Tata Steel says no assets up for sale in Europe
NEW DELHI/MUMBAI (Reuters) - Tata Steel Ltd(TISC.NS) said it expected to take no further charges in Europe and has put no European assets up for sale, following a $1.6 billion writedown for the region in the past financial year due to weak demand.
The company reported its third straight quarterly loss on Thursday, which could lead to pressure for further cost cuts and closures, especially in its older plants in Britain.
Two-thirds of Tata Steel's 27 million tonne annual capacity is in Europe, where demand has fallen by almost a third since 2007. Various media reports have said it is exploring a sale of some of the assets.
"At this time, we have no business which is on the table," Chief Financial Officer Koushik Chatterjee told reporters. "But if there are opportunities or our strategy is different, it can happen."

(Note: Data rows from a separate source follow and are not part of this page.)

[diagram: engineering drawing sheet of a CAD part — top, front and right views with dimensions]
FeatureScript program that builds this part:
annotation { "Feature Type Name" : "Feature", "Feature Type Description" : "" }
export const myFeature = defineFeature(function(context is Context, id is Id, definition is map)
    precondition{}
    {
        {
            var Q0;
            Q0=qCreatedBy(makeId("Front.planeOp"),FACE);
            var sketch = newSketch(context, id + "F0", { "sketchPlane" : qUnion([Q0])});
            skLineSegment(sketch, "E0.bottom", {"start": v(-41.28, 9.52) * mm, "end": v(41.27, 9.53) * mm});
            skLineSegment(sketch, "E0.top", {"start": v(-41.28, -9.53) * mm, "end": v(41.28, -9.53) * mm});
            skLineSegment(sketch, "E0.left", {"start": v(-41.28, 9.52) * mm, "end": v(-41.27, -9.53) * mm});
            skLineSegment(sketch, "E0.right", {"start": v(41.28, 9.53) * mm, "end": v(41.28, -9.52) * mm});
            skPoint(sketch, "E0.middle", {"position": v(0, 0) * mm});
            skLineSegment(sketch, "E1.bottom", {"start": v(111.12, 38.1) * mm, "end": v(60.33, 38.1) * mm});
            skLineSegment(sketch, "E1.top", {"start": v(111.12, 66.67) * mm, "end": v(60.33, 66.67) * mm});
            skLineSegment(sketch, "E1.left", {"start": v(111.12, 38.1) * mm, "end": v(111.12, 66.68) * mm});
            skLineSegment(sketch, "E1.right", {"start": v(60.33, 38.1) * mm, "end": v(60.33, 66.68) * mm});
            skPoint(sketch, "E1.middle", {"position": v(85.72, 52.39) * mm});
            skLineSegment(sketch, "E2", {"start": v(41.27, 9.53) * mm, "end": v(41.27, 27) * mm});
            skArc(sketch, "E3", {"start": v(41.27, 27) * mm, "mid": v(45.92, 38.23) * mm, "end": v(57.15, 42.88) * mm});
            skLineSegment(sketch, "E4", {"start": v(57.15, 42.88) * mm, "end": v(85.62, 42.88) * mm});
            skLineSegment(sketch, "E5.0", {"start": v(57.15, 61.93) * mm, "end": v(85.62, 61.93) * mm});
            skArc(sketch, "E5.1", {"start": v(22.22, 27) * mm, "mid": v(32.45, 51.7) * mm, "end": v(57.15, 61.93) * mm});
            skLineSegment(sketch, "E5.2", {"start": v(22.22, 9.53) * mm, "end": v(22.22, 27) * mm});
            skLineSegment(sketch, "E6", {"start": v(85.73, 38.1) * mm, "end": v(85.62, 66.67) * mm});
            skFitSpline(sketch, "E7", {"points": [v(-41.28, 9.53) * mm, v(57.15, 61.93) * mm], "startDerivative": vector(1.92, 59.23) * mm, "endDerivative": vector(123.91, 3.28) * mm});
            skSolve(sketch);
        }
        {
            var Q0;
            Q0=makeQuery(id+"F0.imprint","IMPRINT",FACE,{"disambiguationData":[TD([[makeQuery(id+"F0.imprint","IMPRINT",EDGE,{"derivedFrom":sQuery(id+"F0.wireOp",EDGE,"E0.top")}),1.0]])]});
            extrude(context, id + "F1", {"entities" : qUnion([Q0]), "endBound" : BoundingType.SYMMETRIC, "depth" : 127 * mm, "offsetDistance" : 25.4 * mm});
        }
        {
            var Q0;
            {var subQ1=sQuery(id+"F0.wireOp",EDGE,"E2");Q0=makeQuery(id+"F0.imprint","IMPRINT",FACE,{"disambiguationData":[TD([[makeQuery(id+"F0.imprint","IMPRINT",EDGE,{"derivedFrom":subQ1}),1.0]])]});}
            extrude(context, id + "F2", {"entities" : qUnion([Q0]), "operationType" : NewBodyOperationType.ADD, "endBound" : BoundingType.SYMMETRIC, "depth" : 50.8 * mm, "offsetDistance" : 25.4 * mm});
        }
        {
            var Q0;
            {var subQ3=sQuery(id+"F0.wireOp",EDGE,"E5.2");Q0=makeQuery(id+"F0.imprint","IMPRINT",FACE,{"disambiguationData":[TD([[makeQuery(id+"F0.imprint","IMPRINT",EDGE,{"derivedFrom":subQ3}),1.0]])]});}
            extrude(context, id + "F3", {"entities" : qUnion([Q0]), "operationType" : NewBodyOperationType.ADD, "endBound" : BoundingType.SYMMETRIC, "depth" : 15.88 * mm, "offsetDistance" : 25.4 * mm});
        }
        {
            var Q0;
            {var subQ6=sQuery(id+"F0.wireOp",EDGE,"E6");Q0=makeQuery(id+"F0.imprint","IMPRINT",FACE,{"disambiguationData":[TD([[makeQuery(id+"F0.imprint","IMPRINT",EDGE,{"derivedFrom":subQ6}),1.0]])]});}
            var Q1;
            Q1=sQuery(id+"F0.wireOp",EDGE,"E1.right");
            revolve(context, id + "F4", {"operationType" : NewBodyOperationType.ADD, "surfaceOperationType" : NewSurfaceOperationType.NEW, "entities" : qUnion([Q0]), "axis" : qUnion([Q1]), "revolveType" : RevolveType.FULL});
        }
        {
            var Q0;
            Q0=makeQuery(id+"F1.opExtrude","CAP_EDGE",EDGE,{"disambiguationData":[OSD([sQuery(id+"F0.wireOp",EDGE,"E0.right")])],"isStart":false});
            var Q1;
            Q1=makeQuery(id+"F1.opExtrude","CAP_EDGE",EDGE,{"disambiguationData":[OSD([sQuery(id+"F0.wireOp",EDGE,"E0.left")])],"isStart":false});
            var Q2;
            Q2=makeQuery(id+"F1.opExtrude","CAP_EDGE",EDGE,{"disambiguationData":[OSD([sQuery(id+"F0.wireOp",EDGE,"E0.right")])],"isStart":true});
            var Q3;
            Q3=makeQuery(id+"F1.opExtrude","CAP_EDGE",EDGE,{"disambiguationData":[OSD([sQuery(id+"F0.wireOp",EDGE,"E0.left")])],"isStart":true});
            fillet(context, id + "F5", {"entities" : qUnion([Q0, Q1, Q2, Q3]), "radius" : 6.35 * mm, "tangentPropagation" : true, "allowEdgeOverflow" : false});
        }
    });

"Severely depressed" conditions in Europe are expected to continue over the short to medium term, the company said in an earlier statement.
Its January-March net loss was 65.29 billion rupees, compared with a 4.33 billion rupee profit a year earlier. Net sales rose about 1 percent to 341.8 billion rupees for the fourth quarter.
Analysts had expected profit of 3.64 billion rupees on sales of 350.16 billion rupees, according Thomson Reuters I/B/E/S.
Investors and analysts have said Tata Steel should focus on its high-margin India operations, where its costs are far lower.
Chatterjee said Tata Steel had secured a loan of 220 billion rupees for its long-delayed 6 million tonne plant in Odisha. The company is already saddled with debt of about $10 billion, nearly double its market value.
Tata also said it would not proceed with a planned $5 billion steel plant in Vietnam.
The company, like bigger rival ArcelorMittal SA(ISPA.AS), has cut jobs and production to cope with the sluggish global steel market.
Tata Steel, part of the salt-to-software Tata group, bought a foothold Europe when it paid $13 billion for Anglo-Dutch steelmaker Corus in 2007, a deal that forced it to pile on debt.